Compute

Shifting gears, we have our look at compute performance. As compute performance will be more significantly impacted by the reduction in CUs than most other tests, we’re expecting the performance hit for the R9 Fury relative to the R9 Fury X to be more significant here than under our gaming tests.

Starting us off for our look at compute is LuxMark3.0, the latest version of the official benchmark of LuxRender 2.0. LuxRender’s GPU-accelerated rendering mode is an OpenCL based ray tracer that forms a part of the larger LuxRender suite. Ray tracing has become a stronghold for GPUs in recent years as ray tracing maps well to GPU pipelines, allowing artists to render scenes much more quickly than with CPUs alone.

Compute: LuxMark 3.0 - Hotel

For LuxMark with the R9 Fury X already holding the top spot, the R9 Fury cards easily take the next two spots. One interesting artifact of this is that the R9 Fury’s advantage over the GTX 980 is actually greater than the R9 Fury X’s over the GTX 980 Ti’s, both on an absolute and relative basis. This despite the fact that the R9 Fury is some 13% slower than its fully enabled sibling.

For our second set of compute benchmarks we have CompuBench 1.5, the successor to CLBenchmark. CompuBench offers a wide array of different practical compute workloads, and we’ve decided to focus on face detection, optical flow modeling, and particle simulations.
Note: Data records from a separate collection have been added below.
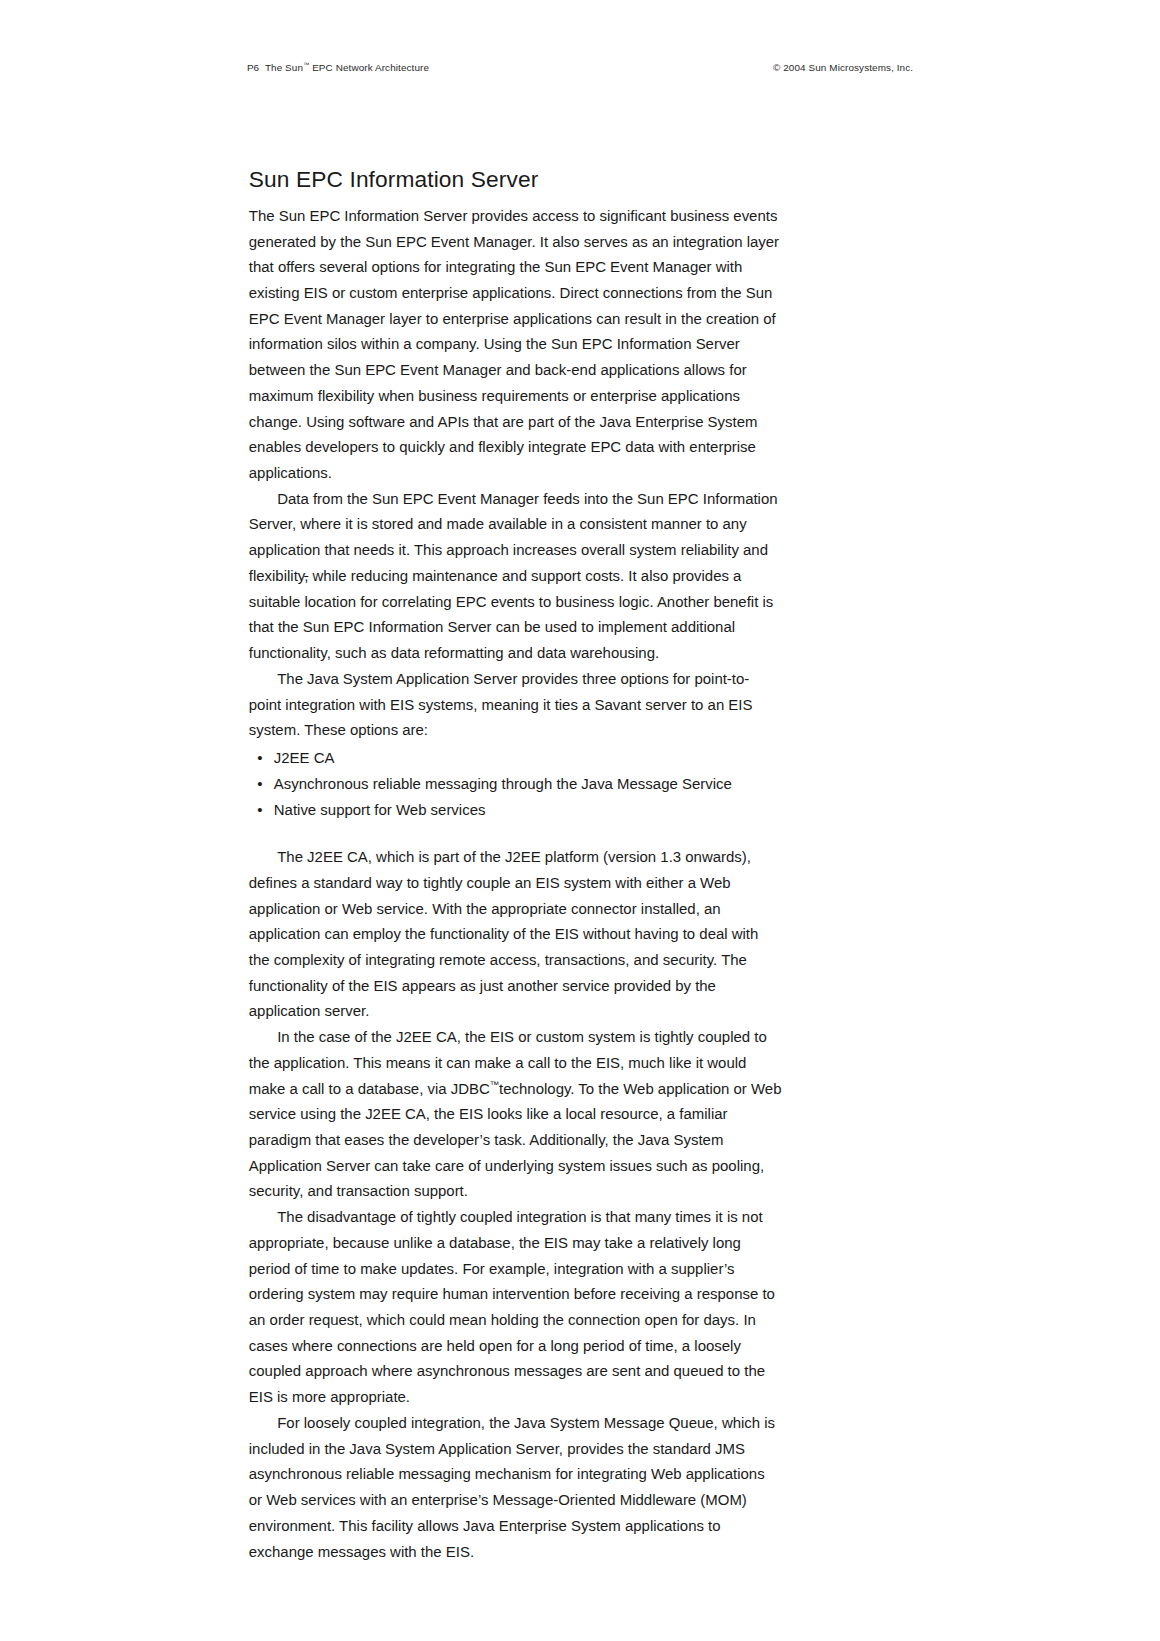P6 The Sun™ EPC Network Architecture © 2004 Sun Microsystems, Inc.
Sun EPC Information Server
The Sun EPC Information Server provides access to significant business events generated by the Sun EPC Event Manager. It also serves as an integration layer that offers several options for integrating the Sun EPC Event Manager with existing EIS or custom enterprise applications. Direct connections from the Sun EPC Event Manager layer to enterprise applications can result in the creation of information silos within a company. Using the Sun EPC Information Server between the Sun EPC Event Manager and back-end applications allows for maximum flexibility when business requirements or enterprise applications change. Using software and APIs that are part of the Java Enterprise System enables developers to quickly and flexibly integrate EPC data with enterprise applications.
Data from the Sun EPC Event Manager feeds into the Sun EPC Information Server, where it is stored and made available in a consistent manner to any application that needs it. This approach increases overall system reliability and flexibility, while reducing maintenance and support costs. It also provides a suitable location for correlating EPC events to business logic. Another benefit is that the Sun EPC Information Server can be used to implement additional functionality, such as data reformatting and data warehousing.
The Java System Application Server provides three options for point-to-point integration with EIS systems, meaning it ties a Savant server to an EIS system. These options are:
J2EE CA
Asynchronous reliable messaging through the Java Message Service
Native support for Web services
The J2EE CA, which is part of the J2EE platform (version 1.3 onwards), defines a standard way to tightly couple an EIS system with either a Web application or Web service. With the appropriate connector installed, an application can employ the functionality of the EIS without having to deal with the complexity of integrating remote access, transactions, and security. The functionality of the EIS appears as just another service provided by the application server.
In the case of the J2EE CA, the EIS or custom system is tightly coupled to the application. This means it can make a call to the EIS, much like it would make a call to a database, via JDBC™technology. To the Web application or Web service using the J2EE CA, the EIS looks like a local resource, a familiar paradigm that eases the developer’s task. Additionally, the Java System Application Server can take care of underlying system issues such as pooling, security, and transaction support.
The disadvantage of tightly coupled integration is that many times it is not appropriate, because unlike a database, the EIS may take a relatively long period of time to make updates. For example, integration with a supplier’s ordering system may require human intervention before receiving a response to an order request, which could mean holding the connection open for days. In cases where connections are held open for a long period of time, a loosely coupled approach where asynchronous messages are sent and queued to the EIS is more appropriate.
For loosely coupled integration, the Java System Message Queue, which is included in the Java System Application Server, provides the standard JMS asynchronous reliable messaging mechanism for integrating Web applications or Web services with an enterprise’s Message-Oriented Middleware (MOM) environment. This facility allows Java Enterprise System applications to exchange messages with the EIS.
Compute: CompuBench 1.5 - Face Detection

Compute: CompuBench 1.5 - Optical Flow

Compute: CompuBench 1.5 - Particle Simulation 64K

Not unlike LuxMark, tests where the R9 Fury X did well have the R9 Fury doing well too, particularly the optical flow sub-benchmark. The drop-off in that benchmark and face detection is about what we’d expect for losing 1/8th of Fiji’s CUs. On the other hand the particle simulation benchmark is hardly fazed beyond the clockspeed drop, indicating that the bottleneck lies elsewhere.

Our 3rd compute benchmark is Sony Vegas Pro 13, an OpenGL and OpenCL video editing and authoring package. Vegas can use GPUs in a few different ways, the primary uses being to accelerate the video effects and compositing process itself, and in the video encoding step. With video encoding being increasingly offloaded to dedicated DSPs these days we’re focusing on the editing and compositing process, rendering to a low CPU overhead format (XDCAM EX). This specific test comes from Sony, and measures how long it takes to render a video.

Compute: Sony Vegas Pro 13 Video Render

At this point Vegas is becoming increasingly CPU-bound and will be due for replacement. The R9 Fury comes in one second behind the chart-topping R9 Fury X, at 22 seconds.

Moving on, our 4th compute benchmark is FAHBench, the official Folding @ Home benchmark. Folding @ Home is the popular Stanford-backed research and distributed computing initiative that has work distributed to millions of volunteer computers over the internet, each of which is responsible for a tiny slice of a protein folding simulation. FAHBench can test both single precision and double precision floating point performance, with single precision being the most useful metric for most consumer cards due to their low double precision performance. Each precision has two modes, explicit and implicit, the difference being whether water atoms are included in the simulation, which adds quite a bit of work and overhead. This is another OpenCL test, utilizing the OpenCL path for FAHCore 17.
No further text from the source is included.